In Russia the revolution was beaten down and the proletariat thrown back. Socialism was shattered and driven underground. The liberal bourgeoisie sought reconciliation with the monarchy on the basis of an imperialist program. A wave of disillusionment with revolutionary methods swept through the International. Opportunism took its revenge. At the same time the tension in international relations between the major capitalist countries kept mounting. The denouement grew nearer. And each socialist party was obliged to make its position completely clear: Was it with its own national state or against it? It was necessary either to draw the appropriate conclusion from revolutionary theory or to carry practical opportunism to its logical end. Yet all of Kautsky’s authority rested on the reconciliation of opportunism in politics with Marxism in theory. The left wing (Luxemburg and others) demanded direct answers. The entire situation demanded them. From the other direction the reformists took the offensive all along the line. Kautsky grew less and less sure of himself, he fought the left wing more and more determinedly, drew closer and closer to the Bernstein people, while vainly trying to maintain the appearance of loyalty to Marxism. He was no longer himself during this time, even in outward appearance. His clear-eyed calm disappeared. Anxiety flickered in his glance. Something was pitilessly gnawing at him from within.

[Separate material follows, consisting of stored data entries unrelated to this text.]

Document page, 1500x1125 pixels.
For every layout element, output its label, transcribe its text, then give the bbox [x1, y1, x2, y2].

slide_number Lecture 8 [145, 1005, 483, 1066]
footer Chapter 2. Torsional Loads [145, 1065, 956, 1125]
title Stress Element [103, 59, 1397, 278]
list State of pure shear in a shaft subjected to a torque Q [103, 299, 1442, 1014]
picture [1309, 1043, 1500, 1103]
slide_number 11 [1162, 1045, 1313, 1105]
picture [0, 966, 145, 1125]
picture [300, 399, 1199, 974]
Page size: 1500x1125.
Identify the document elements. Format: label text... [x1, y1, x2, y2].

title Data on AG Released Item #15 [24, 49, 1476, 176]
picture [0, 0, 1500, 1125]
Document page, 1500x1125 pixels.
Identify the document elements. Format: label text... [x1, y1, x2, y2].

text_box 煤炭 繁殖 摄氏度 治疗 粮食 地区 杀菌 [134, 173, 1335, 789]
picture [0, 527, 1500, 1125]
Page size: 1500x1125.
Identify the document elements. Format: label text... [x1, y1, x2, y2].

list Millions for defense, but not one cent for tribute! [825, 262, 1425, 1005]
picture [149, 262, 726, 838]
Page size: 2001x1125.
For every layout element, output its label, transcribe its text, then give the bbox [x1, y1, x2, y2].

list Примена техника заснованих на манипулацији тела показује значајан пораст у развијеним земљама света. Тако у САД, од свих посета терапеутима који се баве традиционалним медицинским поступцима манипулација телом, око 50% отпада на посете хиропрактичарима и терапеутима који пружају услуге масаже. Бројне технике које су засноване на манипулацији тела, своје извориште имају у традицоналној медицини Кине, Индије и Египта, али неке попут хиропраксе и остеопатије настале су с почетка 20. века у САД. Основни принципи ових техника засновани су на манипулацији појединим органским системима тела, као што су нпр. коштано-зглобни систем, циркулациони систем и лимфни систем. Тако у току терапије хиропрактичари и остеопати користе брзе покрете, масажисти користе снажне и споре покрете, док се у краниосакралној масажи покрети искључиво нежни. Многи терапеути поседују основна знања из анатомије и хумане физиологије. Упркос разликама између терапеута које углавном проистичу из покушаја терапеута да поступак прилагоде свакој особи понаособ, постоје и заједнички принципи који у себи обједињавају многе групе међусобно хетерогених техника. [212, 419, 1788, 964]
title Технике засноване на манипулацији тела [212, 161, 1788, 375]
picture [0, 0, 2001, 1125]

The war brought things to a head, exposing the utter falsity and rottenness of Kautskyism from its very first day. Kautsky's advice was either to abstain from voting for the war credits to Wilhelm or to vote for them “with reservations.” Then a polemic went on for several months during which it became clear exactly what Kautsky was advising. “The International is an instrument of peace, not of war.” Kautsky grabbed at this empty phrase like a drowning man at a straw. Having criticized the excesses of chauvinism, Kautsky began to prepare the way for a general reconciliation with the social patriots after the war. “We are all human; everyone makes mistakes; nevertheless, the war will pass; and we will make a fresh start.”

When the German revolution broke out, Kautsky became something of a foreign minister for the bourgeois republic. He preached a break with Soviet Russia (“No matter, it will fall in a few weeks”) and, giving Marxism a new twist along Quaker lines, he groveled on all fours in front of Wilson.

How savagely the dialectic of history has dealt with one of its own apostles!